YOUR GOAL: Considering the entries that follow, report how many lines include the string "DoxyCompactItemize", giving the number alone.

DATA FOR THIS TASK:

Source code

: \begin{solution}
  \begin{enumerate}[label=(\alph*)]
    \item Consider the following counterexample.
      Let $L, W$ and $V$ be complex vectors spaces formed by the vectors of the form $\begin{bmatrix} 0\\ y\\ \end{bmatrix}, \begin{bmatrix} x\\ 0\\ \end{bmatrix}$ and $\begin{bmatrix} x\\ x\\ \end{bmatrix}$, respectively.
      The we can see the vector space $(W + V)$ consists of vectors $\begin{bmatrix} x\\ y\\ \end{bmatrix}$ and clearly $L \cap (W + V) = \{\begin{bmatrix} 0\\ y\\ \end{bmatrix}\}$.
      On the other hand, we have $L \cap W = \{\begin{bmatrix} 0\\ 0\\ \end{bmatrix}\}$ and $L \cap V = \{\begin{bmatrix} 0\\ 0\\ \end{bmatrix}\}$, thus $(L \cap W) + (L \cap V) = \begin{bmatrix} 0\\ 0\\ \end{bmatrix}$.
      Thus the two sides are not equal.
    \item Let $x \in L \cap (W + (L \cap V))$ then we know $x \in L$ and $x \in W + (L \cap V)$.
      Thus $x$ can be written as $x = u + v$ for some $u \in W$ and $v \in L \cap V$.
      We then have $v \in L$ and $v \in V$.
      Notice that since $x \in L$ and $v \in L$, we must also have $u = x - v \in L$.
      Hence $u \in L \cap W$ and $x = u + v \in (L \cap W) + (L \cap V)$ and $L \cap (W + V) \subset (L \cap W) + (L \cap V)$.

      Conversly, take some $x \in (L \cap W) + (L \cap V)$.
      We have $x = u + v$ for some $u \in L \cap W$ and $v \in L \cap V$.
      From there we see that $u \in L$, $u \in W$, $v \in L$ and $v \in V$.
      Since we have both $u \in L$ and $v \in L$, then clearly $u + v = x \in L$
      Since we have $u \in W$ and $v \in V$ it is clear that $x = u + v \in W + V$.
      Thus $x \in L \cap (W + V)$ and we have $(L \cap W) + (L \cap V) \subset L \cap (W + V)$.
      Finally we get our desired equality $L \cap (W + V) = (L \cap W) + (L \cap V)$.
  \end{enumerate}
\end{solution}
==
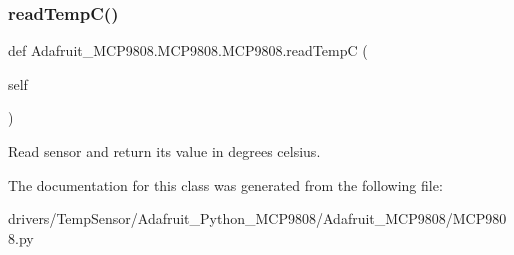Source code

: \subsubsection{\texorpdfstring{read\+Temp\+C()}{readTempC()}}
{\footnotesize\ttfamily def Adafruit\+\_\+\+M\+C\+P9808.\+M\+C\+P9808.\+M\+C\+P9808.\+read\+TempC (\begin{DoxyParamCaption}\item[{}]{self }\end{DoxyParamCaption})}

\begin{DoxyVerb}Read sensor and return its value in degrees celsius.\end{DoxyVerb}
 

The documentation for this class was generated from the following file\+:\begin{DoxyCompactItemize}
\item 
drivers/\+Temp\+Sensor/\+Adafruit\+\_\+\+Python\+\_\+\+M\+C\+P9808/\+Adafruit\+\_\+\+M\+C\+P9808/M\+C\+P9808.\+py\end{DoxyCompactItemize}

TASK SOLUTION: 2